───── Page text

Other books in the series (in this order):



And my other books, as long as I'm pimping...


----------



## mattswifeof15yrs (Apr 30, 2009)

Yahooooo!!!  Thank you, thank you, thank you.  I have been dying to find out what happens next for this family.  I wish I could quit reading a book once I have started, because I would quit the one I am reading now to read this book.   Oh shoot, maybe I need to re-read the others first.  I am soooo excited.


----------



## Betsy the Quilter (Oct 27, 2008)

Wahoo, great news, Thumper!

Betsy


----------



## geoffthomas (Feb 27, 2009)

Thumper,
Thank you for posting to let us know.
I have already purchased my copy.

Just sayin.....


----------



## Lynn McNamee (Jan 8, 2009)

mattswifeof15yrs said:


> Yahooooo!!! Thank you, thank you, thank you. I have been dying to find out what happens next for this family. I wish I could quit reading a book once I have started, because I would quit the one I am reading now to read this book.  Oh shoot, maybe I need to re-read the others first. I am soooo excited.


I'm almost halfway through this one. There is no need to read the others again first as there is enough backstory included to be a good reminder. 

However, if someone hasn't read the first three, I would advise doing so prior to reading this one.

Ms. Thompson: I am still waiting on those "Author's Comments" for my blog. LOL I know you're busy writing and all, but I'm gonna need 'em soon as I am glued to your new book.


----------



## melissaj323 (Dec 29, 2008)

thanks! I can't wait!


----------



## mlewis78 (Apr 19, 2009)

Congrats Thumper, and thanks.


----------



## Thumper (Feb 26, 2009)

RedAdept said:


> Ms. Thompson: I am still waiting on those "Author's Comments" for my blog. LOL


I started to write something last night, but I reread it this morning and thought it looked like something someone had written whilst drunk. Spouse Thingy thought it was funny, but I deleted it...now I'm wishing I hadn't. But I'll get something to you by tonight, stupid or not


----------



## Lynn McNamee (Jan 8, 2009)

Too bad you tossed it. Drunken author comments would be just the thing to liven up my blog.


----------



## Thumper (Feb 26, 2009)

──────────

Direction 1: List every distinct username that appears as a post header in the forum thread.

───── Recorded information

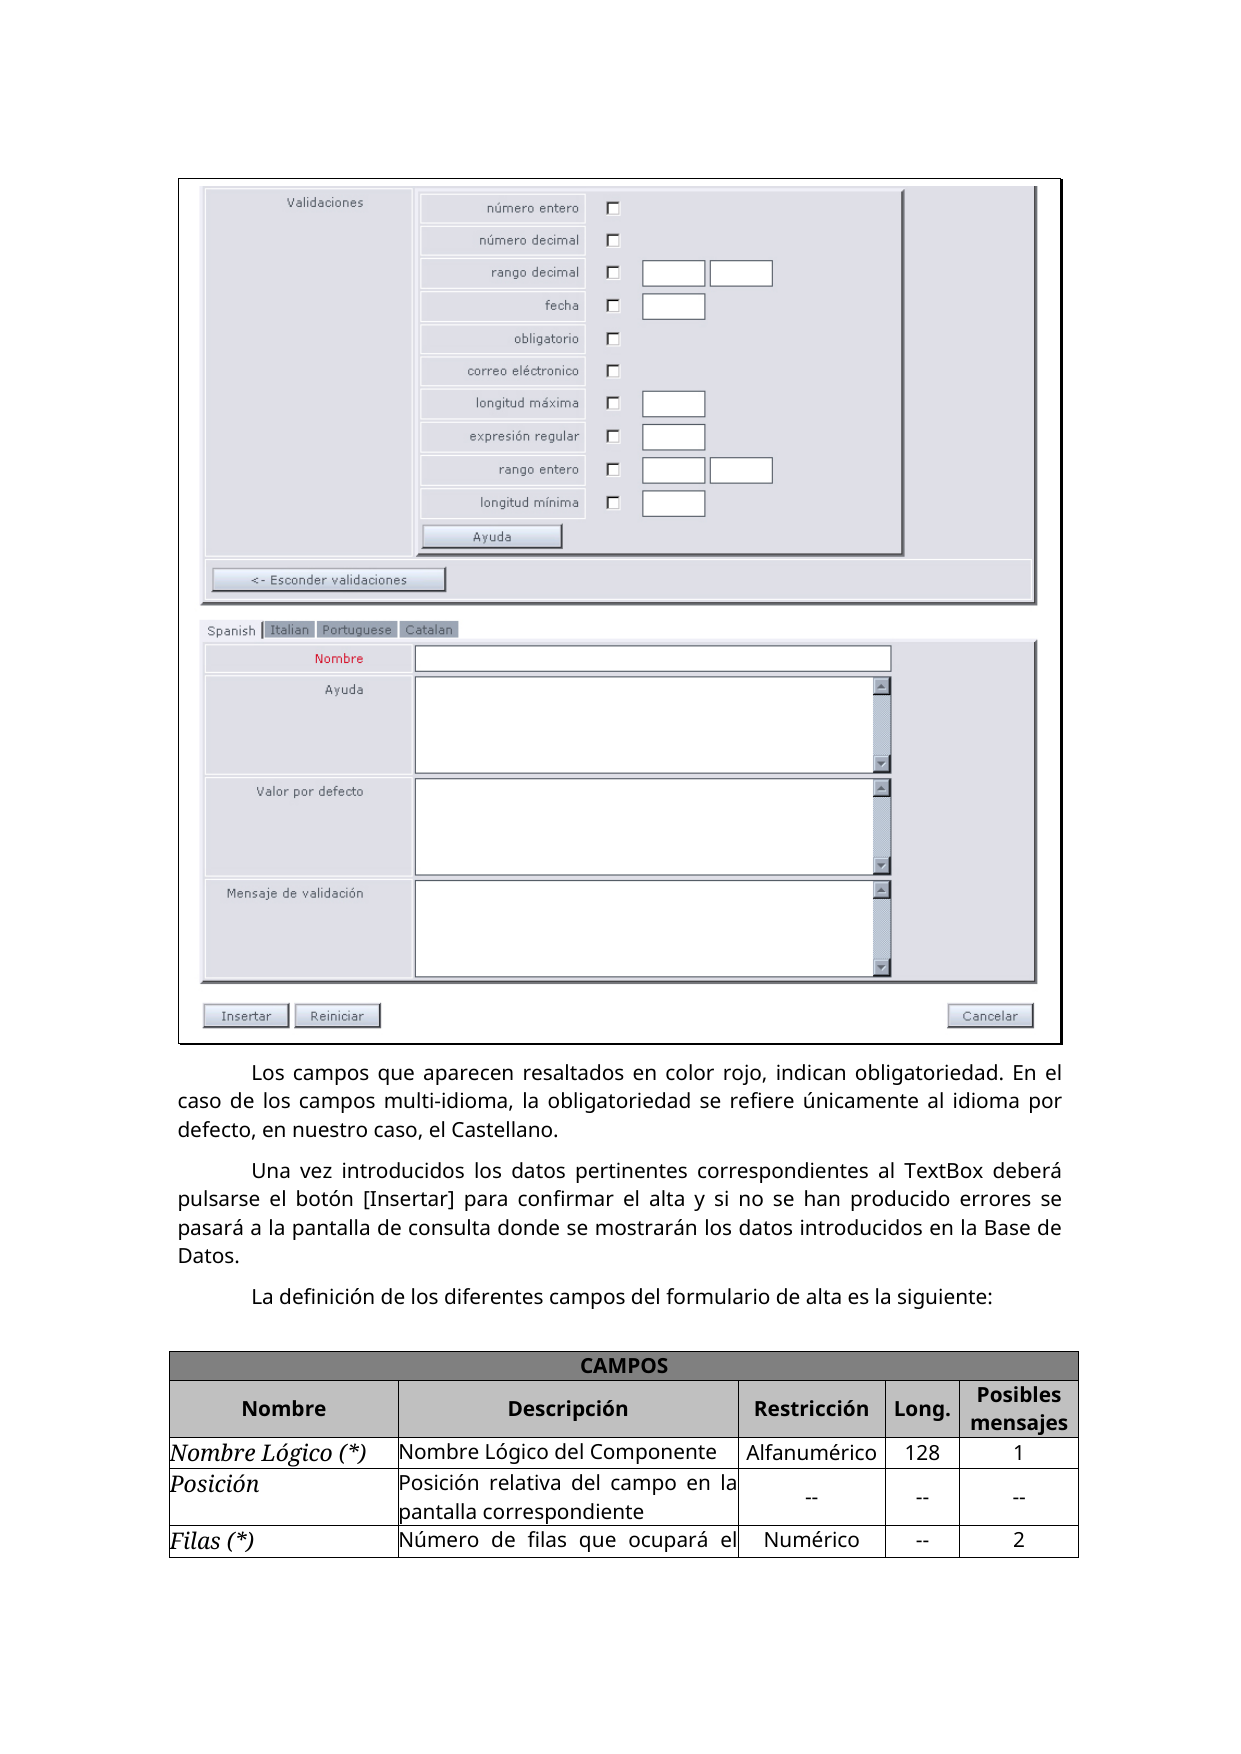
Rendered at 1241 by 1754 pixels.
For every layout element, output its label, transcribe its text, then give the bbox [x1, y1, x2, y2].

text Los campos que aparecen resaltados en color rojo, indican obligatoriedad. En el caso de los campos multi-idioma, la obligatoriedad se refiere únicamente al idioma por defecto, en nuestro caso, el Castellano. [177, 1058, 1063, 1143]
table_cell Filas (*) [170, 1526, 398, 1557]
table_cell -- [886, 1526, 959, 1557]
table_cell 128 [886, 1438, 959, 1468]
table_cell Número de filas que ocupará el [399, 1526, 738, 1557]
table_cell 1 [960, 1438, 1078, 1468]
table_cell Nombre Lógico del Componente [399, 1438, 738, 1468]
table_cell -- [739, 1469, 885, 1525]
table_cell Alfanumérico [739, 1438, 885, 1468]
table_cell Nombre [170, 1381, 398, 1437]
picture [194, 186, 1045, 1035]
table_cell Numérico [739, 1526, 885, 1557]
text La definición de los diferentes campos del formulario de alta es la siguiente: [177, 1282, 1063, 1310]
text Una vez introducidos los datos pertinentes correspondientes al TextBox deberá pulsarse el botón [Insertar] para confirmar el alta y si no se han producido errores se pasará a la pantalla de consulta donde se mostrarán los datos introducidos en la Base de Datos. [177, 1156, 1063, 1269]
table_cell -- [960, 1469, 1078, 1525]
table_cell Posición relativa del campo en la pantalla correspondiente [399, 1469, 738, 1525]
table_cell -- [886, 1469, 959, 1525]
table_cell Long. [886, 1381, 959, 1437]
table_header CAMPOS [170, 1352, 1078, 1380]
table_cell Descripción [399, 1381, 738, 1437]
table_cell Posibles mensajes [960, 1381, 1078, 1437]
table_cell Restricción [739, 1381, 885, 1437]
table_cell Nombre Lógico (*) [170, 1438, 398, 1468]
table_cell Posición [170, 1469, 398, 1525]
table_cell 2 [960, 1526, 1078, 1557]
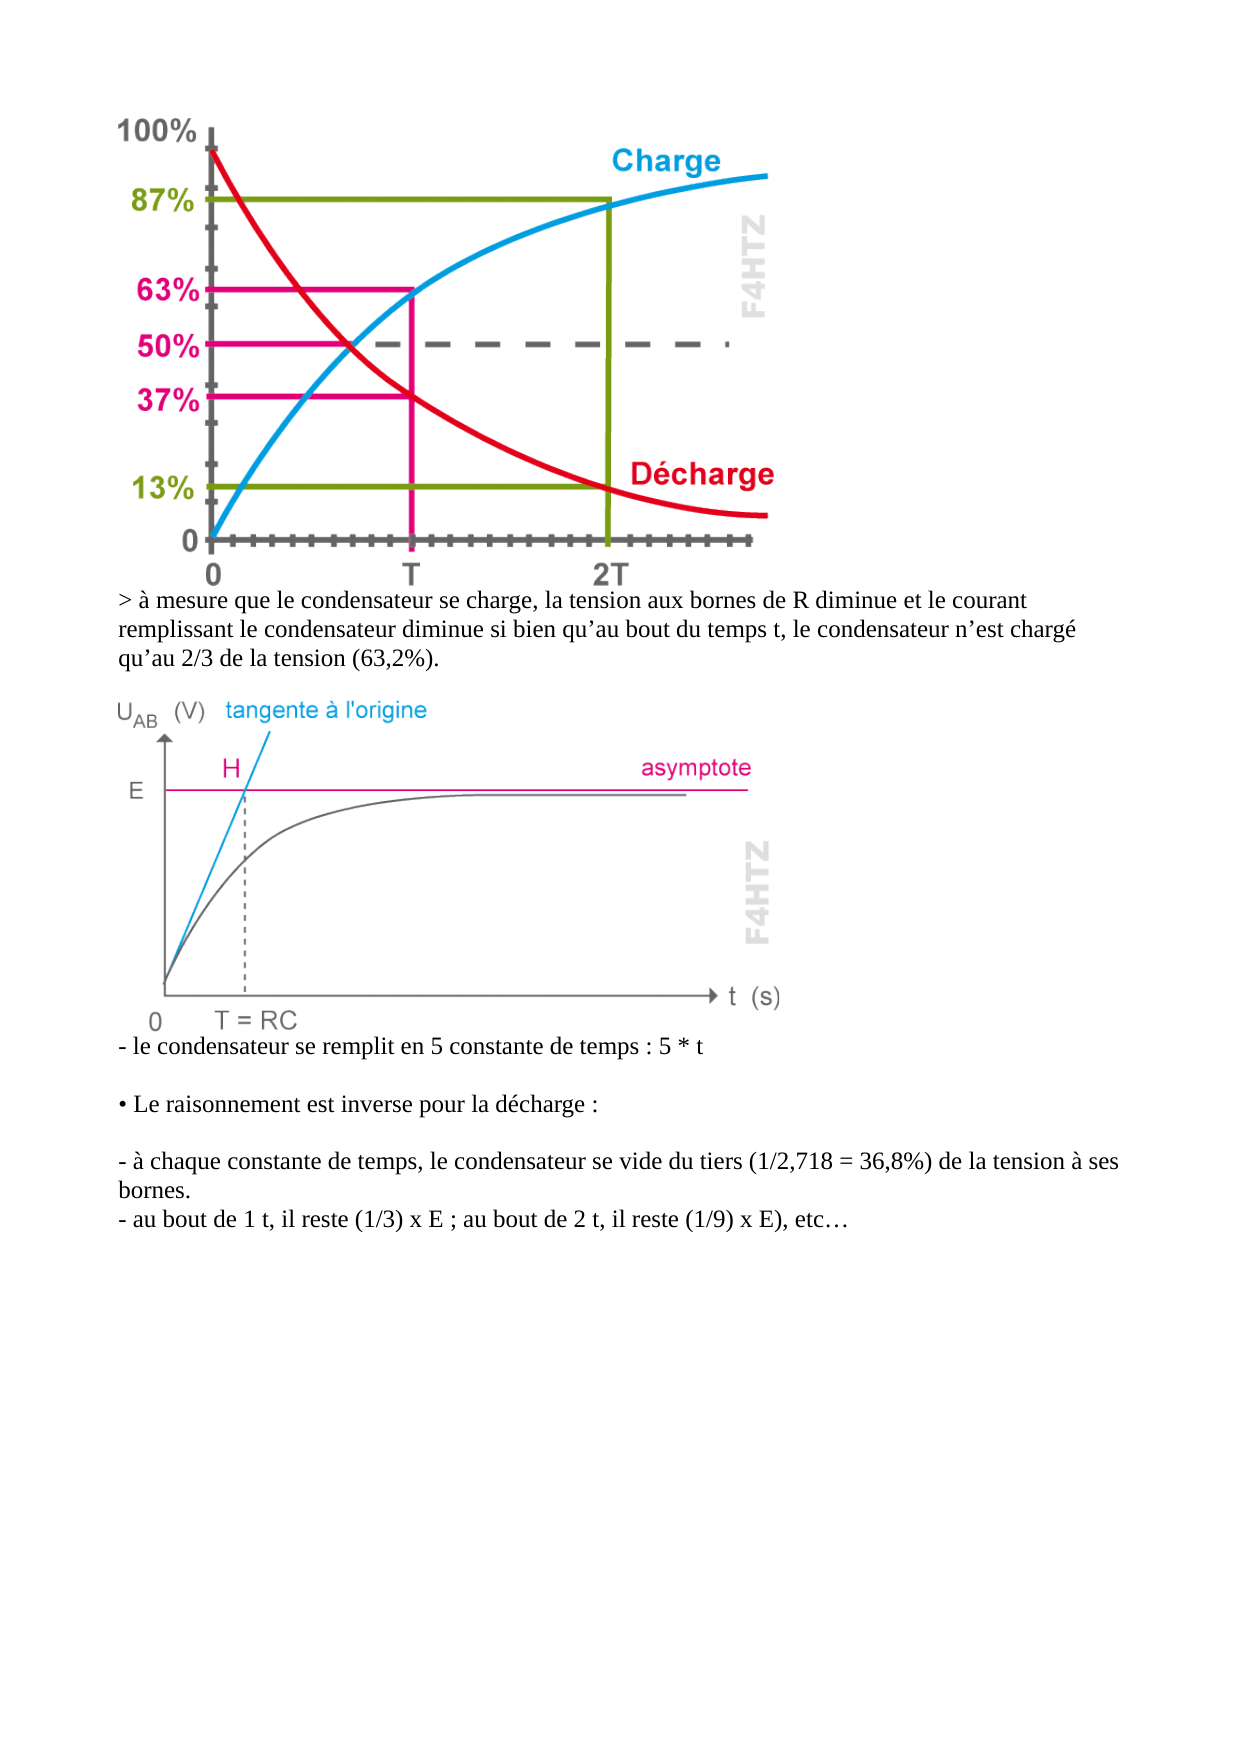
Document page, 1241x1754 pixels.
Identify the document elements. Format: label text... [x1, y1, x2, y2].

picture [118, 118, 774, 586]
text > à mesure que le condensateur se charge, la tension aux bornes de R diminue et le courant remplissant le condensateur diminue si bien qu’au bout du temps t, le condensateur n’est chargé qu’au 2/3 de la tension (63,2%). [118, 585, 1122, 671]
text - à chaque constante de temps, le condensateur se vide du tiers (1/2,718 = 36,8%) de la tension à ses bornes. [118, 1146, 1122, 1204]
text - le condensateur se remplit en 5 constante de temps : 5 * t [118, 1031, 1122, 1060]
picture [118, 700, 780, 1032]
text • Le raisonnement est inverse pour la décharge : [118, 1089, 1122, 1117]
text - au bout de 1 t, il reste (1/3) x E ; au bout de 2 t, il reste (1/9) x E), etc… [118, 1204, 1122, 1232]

──────────

Direction 2: Please duplicate the part of the entries that opens with their first line and closes with the line containing "For every layout". Leave the pictures out of your copy.

Full output 1:
mattswifeof15yrs
Betsy the Quilter
geoffthomas
Lynn McNamee
melissaj323
mlewis78
Thumper

Full output 2:
Rendered at 1241 by 1754 pixels.
For every layout element, output its label, transcribe its text, then give the bbox [x1, y1, x2, y2].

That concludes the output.